- [TEXT]:
_____

You could look at the output of the createDefaultCovariateSettings()
function:
createDefaultCovariateSettings()
$temporal
[1] FALSE
$DemographicsGender
[1] TRUE
$DemographicsAgeGroup
[1] TRUE
$DemographicsRace
[1] TRUE
$DemographicsEthnicity
[1] TRUE
$DemographicsIndexYear
[1] TRUE
$DemographicsIndexMonth
[1] TRUE
$ConditionGroupEraLongTerm
[1] TRUE
$ConditionGroupEraShortTerm
[1] TRUE
$DrugGroupEraLongTerm
[1] TRUE
$DrugGroupEraShortTerm
[1] TRUE
$DrugGroupEraOverlapping
[1] TRUE
$ProcedureOccurrenceLongTerm
[1] TRUE
$ProcedureOccurrenceShortTerm
[1] TRUE
$DeviceExposureLongTerm
[1] TRUE
$DeviceExposureShortTerm
[1] TRUE
$MeasurementLongTerm
[1] TRUE
$MeasurementShortTerm
[1] TRUE
$MeasurementRangeGroupLongTerm
[1] TRUE
$ObservationLongTerm
[1] TRUE
$ObservationShortTerm
[1] TRUE
$CharlsonIndex
[1] TRUE
$Dcsi
[1] TRUE
$Chads2
[1] TRUE
$Chads2Vasc
[1] TRUE
$includedCovariateConceptIds
logical(0)
$includedCovariateIds
logical(0)
$addDescendantsToInclude
[1] FALSE
$excludedCovariateConceptIds
logical(0)
$addDescendantsToExclude
[1] FALSE
$shortTermStartDays
[1] -30
$mediumTermStartDays
[1] -180
$endDays
[1] 0
$longTermStartDays
[1] -365
attr(,"fun")
[1] "getDbDefaultCovariateData"
attr(,"class")

_____

- [YOUR GOAL]: In the covariate settings output, what value does shortTermStartDays have?

_____

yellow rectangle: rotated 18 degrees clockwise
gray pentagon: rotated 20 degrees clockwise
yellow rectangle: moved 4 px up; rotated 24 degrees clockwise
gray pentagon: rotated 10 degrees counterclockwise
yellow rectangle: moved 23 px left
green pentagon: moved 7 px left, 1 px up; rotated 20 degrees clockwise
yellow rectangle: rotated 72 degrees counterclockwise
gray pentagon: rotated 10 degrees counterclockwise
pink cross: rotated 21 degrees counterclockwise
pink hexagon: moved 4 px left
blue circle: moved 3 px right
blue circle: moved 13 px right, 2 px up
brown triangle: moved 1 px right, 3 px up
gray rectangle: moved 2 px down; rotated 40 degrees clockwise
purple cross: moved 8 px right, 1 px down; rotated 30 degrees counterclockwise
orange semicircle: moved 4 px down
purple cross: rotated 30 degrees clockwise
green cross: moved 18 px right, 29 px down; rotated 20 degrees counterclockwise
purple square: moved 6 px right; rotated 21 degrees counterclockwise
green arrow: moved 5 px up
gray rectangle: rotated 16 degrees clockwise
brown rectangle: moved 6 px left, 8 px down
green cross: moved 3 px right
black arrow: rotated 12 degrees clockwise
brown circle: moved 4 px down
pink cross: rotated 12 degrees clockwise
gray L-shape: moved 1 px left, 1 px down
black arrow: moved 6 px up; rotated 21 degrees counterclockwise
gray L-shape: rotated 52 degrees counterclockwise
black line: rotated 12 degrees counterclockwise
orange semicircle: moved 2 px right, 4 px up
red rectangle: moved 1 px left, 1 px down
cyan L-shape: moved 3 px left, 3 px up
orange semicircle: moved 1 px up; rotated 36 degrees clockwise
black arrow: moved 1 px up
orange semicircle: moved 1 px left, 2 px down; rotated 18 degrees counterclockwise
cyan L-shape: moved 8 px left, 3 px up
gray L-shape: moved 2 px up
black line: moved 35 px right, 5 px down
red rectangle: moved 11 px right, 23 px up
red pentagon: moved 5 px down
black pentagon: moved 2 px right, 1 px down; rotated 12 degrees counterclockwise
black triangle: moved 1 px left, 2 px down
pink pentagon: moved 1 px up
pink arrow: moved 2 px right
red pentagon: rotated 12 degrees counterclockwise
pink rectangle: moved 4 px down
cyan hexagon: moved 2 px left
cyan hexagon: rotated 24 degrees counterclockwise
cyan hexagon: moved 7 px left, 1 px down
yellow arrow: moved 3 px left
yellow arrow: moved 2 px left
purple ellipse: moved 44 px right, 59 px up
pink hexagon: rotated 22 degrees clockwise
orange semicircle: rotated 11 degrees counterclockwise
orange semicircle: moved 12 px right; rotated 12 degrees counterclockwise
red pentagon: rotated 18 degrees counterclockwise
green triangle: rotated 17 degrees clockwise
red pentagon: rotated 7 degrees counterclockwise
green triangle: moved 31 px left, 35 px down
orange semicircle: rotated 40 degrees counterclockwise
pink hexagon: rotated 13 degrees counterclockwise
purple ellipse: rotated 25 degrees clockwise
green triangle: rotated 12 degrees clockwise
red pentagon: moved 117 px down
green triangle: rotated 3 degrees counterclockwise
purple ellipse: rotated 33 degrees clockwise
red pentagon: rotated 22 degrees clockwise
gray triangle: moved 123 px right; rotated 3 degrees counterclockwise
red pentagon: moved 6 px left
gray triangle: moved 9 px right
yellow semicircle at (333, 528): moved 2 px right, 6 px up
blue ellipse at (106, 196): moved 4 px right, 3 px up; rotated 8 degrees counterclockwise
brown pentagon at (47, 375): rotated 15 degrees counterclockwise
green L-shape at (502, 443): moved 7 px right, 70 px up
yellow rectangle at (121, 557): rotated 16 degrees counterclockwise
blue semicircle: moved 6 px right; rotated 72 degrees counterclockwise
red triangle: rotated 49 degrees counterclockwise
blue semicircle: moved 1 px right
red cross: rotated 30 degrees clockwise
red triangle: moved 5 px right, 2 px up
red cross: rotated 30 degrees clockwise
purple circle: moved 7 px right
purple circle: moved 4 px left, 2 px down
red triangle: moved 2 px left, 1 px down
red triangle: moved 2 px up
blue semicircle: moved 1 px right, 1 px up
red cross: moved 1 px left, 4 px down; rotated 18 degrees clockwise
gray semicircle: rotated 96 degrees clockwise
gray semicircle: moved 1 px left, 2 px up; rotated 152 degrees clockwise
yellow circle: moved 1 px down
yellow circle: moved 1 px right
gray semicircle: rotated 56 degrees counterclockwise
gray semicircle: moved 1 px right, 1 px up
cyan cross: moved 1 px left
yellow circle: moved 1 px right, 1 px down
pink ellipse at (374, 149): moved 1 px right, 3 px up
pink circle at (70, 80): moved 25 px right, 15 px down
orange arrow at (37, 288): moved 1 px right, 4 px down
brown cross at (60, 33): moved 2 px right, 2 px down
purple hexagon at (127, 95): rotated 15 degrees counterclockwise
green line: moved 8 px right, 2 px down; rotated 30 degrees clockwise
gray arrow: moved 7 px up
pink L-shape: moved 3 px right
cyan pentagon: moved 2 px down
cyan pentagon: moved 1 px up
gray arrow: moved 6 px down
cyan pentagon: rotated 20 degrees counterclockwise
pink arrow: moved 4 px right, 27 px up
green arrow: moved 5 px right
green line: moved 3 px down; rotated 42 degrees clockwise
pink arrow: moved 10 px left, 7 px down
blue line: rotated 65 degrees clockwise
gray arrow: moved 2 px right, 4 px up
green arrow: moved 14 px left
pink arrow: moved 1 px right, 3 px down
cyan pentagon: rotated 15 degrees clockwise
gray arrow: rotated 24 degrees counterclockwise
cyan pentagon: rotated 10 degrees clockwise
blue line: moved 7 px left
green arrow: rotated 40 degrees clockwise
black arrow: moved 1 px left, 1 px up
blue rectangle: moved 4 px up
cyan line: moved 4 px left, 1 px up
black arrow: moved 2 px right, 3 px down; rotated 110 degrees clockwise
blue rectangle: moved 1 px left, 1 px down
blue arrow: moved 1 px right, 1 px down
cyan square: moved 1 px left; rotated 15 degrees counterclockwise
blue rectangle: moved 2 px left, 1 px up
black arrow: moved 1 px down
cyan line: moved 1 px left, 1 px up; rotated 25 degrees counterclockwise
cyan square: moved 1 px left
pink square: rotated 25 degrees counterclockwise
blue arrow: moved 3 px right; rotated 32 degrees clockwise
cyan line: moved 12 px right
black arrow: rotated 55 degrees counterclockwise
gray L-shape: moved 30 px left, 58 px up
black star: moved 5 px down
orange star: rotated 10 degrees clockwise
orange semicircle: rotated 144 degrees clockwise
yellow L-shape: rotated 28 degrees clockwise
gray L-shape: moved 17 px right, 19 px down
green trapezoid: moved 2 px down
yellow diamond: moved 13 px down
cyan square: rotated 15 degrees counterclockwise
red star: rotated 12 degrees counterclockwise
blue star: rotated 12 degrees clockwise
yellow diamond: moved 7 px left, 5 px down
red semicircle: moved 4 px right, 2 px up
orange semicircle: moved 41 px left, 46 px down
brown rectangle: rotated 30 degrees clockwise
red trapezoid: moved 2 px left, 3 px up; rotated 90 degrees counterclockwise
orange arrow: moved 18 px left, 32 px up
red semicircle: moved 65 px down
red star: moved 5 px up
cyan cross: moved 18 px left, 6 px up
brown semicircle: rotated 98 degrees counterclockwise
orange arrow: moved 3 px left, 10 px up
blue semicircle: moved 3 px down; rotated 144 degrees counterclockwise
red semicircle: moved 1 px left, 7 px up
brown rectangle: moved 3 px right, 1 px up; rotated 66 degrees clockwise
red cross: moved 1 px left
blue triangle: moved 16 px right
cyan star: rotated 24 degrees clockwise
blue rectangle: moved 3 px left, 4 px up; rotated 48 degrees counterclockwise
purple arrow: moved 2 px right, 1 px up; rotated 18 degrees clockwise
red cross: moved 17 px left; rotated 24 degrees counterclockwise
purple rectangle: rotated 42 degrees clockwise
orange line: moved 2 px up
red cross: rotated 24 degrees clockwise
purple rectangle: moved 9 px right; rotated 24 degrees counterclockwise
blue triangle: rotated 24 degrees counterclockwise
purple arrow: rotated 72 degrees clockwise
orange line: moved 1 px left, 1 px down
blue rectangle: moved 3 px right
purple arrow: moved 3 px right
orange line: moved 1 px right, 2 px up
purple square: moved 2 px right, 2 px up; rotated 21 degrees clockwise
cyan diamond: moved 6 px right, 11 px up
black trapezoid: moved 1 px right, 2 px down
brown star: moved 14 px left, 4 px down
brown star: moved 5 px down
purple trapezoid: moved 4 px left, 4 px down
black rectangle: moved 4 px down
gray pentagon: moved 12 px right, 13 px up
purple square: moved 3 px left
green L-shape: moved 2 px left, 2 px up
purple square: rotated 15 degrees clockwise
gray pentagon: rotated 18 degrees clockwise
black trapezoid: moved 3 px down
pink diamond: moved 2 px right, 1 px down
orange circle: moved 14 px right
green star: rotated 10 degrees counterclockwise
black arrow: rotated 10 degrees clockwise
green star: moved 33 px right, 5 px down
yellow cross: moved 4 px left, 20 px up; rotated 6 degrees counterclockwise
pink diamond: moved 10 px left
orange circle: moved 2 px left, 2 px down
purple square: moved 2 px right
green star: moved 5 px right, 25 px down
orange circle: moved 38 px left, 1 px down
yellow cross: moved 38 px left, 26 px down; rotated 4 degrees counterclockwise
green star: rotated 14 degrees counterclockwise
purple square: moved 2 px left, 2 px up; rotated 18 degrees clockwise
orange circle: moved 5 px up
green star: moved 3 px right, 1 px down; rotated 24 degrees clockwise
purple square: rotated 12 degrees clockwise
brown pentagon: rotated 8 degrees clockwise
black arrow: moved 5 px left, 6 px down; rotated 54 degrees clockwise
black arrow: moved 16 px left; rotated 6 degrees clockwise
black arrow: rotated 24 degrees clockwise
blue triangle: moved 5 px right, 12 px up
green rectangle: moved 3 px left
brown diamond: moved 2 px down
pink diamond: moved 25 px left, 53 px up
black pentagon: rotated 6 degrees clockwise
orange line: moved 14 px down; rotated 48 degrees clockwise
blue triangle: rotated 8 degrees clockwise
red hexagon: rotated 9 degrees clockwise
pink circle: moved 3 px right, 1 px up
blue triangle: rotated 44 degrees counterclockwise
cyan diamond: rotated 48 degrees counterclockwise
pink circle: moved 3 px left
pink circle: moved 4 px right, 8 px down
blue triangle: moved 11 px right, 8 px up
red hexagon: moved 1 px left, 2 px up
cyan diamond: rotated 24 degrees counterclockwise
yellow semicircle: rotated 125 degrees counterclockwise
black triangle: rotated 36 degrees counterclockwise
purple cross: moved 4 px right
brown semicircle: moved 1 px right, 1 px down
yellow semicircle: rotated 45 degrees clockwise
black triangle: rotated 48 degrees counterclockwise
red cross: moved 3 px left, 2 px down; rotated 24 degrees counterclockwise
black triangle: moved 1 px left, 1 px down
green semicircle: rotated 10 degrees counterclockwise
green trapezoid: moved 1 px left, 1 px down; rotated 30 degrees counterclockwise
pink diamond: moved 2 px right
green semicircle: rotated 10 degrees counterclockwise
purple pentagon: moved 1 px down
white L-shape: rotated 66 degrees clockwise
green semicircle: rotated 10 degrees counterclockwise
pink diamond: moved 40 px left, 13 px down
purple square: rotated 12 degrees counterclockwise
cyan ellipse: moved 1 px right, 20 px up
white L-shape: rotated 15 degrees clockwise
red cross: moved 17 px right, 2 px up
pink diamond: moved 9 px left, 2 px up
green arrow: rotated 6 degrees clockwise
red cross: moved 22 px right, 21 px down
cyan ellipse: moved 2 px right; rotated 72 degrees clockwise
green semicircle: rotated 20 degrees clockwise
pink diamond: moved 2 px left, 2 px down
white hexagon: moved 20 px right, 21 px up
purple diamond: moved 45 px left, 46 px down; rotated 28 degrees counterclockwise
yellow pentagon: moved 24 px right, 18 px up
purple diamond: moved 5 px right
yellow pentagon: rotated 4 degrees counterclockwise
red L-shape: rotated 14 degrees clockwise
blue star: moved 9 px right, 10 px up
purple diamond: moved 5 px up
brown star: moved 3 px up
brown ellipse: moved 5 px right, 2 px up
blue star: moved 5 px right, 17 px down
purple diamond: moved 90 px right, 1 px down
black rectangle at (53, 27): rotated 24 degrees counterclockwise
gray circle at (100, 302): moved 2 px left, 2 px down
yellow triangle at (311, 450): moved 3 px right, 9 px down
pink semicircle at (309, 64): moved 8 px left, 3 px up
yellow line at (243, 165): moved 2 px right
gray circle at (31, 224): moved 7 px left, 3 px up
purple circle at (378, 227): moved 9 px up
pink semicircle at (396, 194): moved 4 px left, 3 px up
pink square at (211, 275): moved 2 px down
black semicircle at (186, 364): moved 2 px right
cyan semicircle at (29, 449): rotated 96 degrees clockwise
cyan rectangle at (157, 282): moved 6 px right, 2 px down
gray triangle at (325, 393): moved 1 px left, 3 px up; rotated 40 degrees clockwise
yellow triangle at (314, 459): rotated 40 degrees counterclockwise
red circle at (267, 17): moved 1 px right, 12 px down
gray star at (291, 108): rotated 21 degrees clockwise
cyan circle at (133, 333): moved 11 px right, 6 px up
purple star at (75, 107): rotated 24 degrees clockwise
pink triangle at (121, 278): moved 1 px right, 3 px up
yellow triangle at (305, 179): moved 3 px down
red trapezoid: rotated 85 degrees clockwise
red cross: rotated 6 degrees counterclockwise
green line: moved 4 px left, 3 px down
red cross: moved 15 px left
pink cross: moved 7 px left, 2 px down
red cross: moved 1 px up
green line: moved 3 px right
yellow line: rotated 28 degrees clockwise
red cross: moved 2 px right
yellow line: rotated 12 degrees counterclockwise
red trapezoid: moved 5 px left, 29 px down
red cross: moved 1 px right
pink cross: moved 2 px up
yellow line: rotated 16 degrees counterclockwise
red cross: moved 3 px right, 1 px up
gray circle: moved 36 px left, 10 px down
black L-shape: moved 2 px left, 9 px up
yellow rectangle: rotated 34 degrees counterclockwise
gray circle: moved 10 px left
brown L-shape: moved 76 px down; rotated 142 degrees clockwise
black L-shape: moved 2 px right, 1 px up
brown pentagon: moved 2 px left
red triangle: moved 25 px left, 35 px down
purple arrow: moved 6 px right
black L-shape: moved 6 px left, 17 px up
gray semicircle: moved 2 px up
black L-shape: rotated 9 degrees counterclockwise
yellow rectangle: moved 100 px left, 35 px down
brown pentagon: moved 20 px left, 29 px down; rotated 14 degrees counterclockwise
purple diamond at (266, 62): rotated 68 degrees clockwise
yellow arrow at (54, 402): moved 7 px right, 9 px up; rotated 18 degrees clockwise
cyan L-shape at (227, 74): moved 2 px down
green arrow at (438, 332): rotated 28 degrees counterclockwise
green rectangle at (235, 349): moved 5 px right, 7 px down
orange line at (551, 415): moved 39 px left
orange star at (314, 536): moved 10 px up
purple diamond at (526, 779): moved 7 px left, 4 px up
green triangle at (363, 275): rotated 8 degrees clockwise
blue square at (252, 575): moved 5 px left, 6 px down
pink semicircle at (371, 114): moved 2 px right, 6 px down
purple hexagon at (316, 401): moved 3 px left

_____

- [OUTPUT]: -30